** The input **
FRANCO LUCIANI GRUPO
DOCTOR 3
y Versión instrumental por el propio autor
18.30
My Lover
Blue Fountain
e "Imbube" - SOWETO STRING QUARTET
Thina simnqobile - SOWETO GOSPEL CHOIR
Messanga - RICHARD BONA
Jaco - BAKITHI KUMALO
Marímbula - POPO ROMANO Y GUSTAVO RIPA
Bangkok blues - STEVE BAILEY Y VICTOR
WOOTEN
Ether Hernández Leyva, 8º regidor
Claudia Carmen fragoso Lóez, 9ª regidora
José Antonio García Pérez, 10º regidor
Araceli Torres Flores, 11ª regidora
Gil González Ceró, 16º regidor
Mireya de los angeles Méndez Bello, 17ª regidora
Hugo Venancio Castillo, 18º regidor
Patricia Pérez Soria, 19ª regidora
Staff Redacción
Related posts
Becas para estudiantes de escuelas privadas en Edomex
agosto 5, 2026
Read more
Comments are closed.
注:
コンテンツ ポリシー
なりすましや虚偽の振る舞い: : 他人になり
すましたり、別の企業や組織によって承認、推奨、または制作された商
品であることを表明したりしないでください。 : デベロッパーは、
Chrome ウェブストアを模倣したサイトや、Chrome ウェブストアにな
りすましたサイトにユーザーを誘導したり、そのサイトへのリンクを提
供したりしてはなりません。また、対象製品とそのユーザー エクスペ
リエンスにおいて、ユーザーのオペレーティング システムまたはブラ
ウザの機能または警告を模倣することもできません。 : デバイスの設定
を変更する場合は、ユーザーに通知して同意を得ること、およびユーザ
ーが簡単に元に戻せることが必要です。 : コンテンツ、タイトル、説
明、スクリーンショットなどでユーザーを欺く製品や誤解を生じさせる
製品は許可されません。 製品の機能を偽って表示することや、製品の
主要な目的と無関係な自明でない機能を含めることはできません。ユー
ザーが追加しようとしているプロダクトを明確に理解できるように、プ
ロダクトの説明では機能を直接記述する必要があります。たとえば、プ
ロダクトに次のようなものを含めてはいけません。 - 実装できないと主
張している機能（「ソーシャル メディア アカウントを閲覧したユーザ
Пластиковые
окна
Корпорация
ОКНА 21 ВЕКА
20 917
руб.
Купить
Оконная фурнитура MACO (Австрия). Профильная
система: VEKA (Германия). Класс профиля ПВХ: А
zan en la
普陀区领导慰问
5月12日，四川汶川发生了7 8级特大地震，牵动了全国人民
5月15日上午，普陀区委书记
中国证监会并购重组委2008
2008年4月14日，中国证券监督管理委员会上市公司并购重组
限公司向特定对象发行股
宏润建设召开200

** Task requirements **
Copy the listing word for word, from its first line through the line containing "品であることを表明したりしないでください。 : デベロッパーは、".

** Response area **
FRANCO LUCIANI GRUPO
DOCTOR 3
y Versión instrumental por el propio autor
18.30
My Lover
Blue Fountain
e "Imbube" - SOWETO STRING QUARTET
Thina simnqobile - SOWETO GOSPEL CHOIR
Messanga - RICHARD BONA
Jaco - BAKITHI KUMALO
Marímbula - POPO ROMANO Y GUSTAVO RIPA
Bangkok blues - STEVE BAILEY Y VICTOR
WOOTEN
Ether Hernández Leyva, 8º regidor
Claudia Carmen fragoso Lóez, 9ª regidora
José Antonio García Pérez, 10º regidor
Araceli Torres Flores, 11ª regidora
Gil González Ceró, 16º regidor
Mireya de los angeles Méndez Bello, 17ª regidora
Hugo Venancio Castillo, 18º regidor
Patricia Pérez Soria, 19ª regidora
Staff Redacción
Related posts
Becas para estudiantes de escuelas privadas en Edomex
agosto 5, 2026
Read more
Comments are closed.
注:
コンテンツ ポリシー
なりすましや虚偽の振る舞い: : 他人になり
すましたり、別の企業や組織によって承認、推奨、または制作された商
品であることを表明したりしないでください。 : デベロッパーは、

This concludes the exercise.